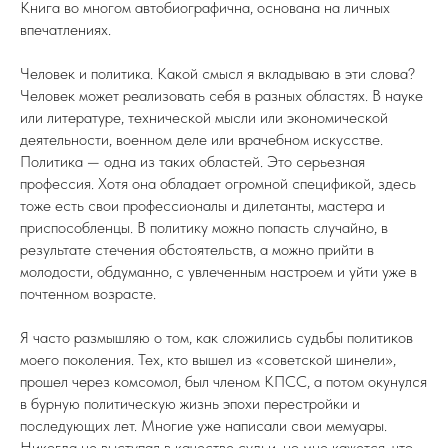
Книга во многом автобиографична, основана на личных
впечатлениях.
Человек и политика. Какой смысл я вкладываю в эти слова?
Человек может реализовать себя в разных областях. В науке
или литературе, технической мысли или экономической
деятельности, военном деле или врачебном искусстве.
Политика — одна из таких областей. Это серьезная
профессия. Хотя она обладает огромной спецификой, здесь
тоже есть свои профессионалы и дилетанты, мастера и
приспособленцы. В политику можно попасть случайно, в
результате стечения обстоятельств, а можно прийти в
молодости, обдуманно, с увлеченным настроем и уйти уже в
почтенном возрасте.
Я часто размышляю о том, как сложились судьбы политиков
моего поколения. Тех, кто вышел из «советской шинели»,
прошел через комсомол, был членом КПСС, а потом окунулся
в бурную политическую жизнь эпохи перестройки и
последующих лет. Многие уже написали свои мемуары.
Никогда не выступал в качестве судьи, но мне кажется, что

=-=-=

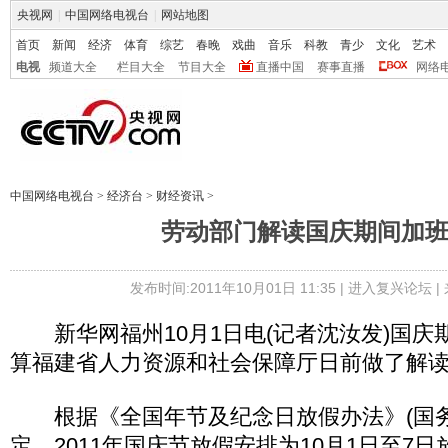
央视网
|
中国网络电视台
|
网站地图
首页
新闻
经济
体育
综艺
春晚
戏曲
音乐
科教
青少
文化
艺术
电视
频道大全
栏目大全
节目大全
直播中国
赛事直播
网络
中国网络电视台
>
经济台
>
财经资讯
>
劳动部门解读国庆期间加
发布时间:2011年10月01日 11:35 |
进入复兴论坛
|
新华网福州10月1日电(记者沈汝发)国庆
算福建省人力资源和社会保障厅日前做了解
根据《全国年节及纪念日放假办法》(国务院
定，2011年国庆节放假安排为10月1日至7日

=-=-=

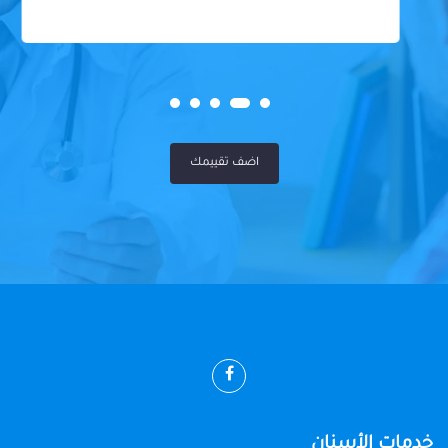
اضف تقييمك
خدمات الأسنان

=-=-=

THE TASK: Above this task is a listing. Restate, word for word and with nothing added, the lines from the one with "Книга во многом" through the one with "Никогда не выступал".

ANSWER AREA:
Книга во многом автобиографична, основана на личных
впечатлениях.
Человек и политика. Какой смысл я вкладываю в эти слова?
Человек может реализовать себя в разных областях. В науке
или литературе, технической мысли или экономической
деятельности, военном деле или врачебном искусстве.
Политика — одна из таких областей. Это серьезная
профессия. Хотя она обладает огромной спецификой, здесь
тоже есть свои профессионалы и дилетанты, мастера и
приспособленцы. В политику можно попасть случайно, в
результате стечения обстоятельств, а можно прийти в
молодости, обдуманно, с увлеченным настроем и уйти уже в
почтенном возрасте.
Я часто размышляю о том, как сложились судьбы политиков
моего поколения. Тех, кто вышел из «советской шинели»,
прошел через комсомол, был членом КПСС, а потом окунулся
в бурную политическую жизнь эпохи перестройки и
последующих лет. Многие уже написали свои мемуары.
Никогда не выступал в качестве судьи, но мне кажется, что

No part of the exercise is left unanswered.